Retype the data that follows exactly. No pictures belong in the copy.

Saved data entries
+ + + + + + +
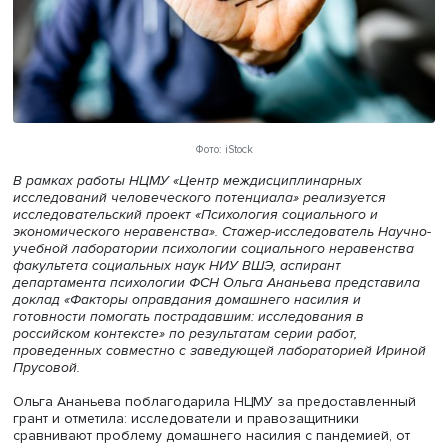
Фото: iStock
В рамках работы НЦМУ «Центр междисциплинарных
исследований человеческого потенциала» реализуется
исследовательский проект «Психология социального и
экономического неравенства». Стажер-исследователь Н
учебной лаборатории психологии социального неравен
факультета социальных наук НИУ ВШЭ, аспирант
департамента психологии ФСН Ольга Ананьева предст
доклад «Факторы оправдания домашнего насилия и
готовности помогать пострадавшим: исследования в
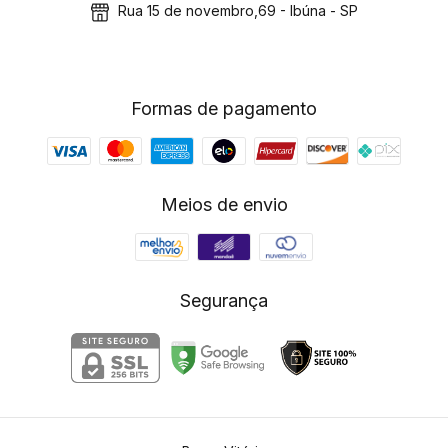
Rua 15 de novembro,69 - Ibúna - SP
Formas de pagamento
Meios de envio
Segurança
+ + + + + + +
Answer below
Фото: iStock
В рамках работы НЦМУ «Центр междисциплинарных
исследований человеческого потенциала» реализуется
исследовательский проект «Психология социального и
экономического неравенства». Стажер-исследователь Н
учебной лаборатории психологии социального неравен
факультета социальных наук НИУ ВШЭ, аспирант
департамента психологии ФСН Ольга Ананьева предст
доклад «Факторы оправдания домашнего насилия и
готовности помогать пострадавшим: исследования в
Rua 15 de novembro,69 - Ibúna - SP
Formas de pagamento
Meios de envio
Segurança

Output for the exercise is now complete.